## YOUR INSTRUCTIONS
Using the material below, return exactly the lines between the one holding "มเกาะ ข้ามจังหวัด โดย" and the one holding "าดใหญ่ รถสไลด์ออนขน", inclusive, and no others.

## TASK DATA
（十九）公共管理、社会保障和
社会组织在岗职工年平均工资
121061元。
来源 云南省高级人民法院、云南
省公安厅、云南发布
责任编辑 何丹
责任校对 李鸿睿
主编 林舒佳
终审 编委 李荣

...

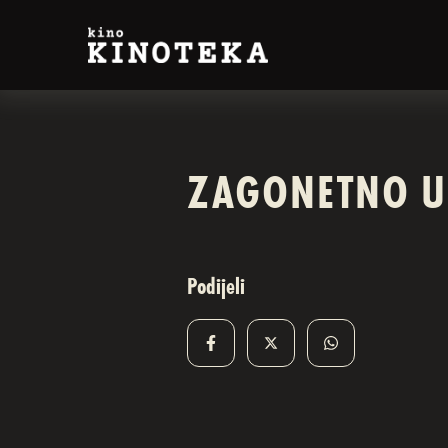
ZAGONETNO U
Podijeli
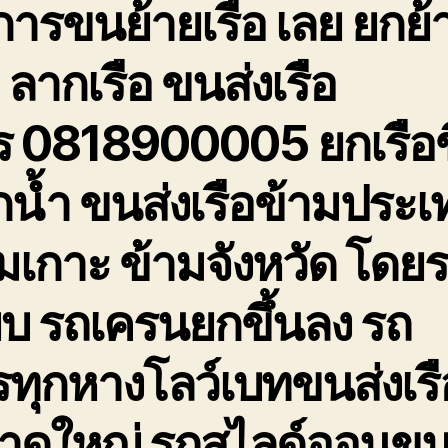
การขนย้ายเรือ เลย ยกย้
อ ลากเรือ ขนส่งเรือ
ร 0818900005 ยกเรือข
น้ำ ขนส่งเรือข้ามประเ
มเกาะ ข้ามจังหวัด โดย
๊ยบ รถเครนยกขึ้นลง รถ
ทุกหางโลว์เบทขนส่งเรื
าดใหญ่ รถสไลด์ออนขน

## OUTPUT FOR THIS EXERCISE
มเกาะ ข้ามจังหวัด โดย
๊ยบ รถเครนยกขึ้นลง รถ
ทุกหางโลว์เบทขนส่งเรื
าดใหญ่ รถสไลด์ออนขน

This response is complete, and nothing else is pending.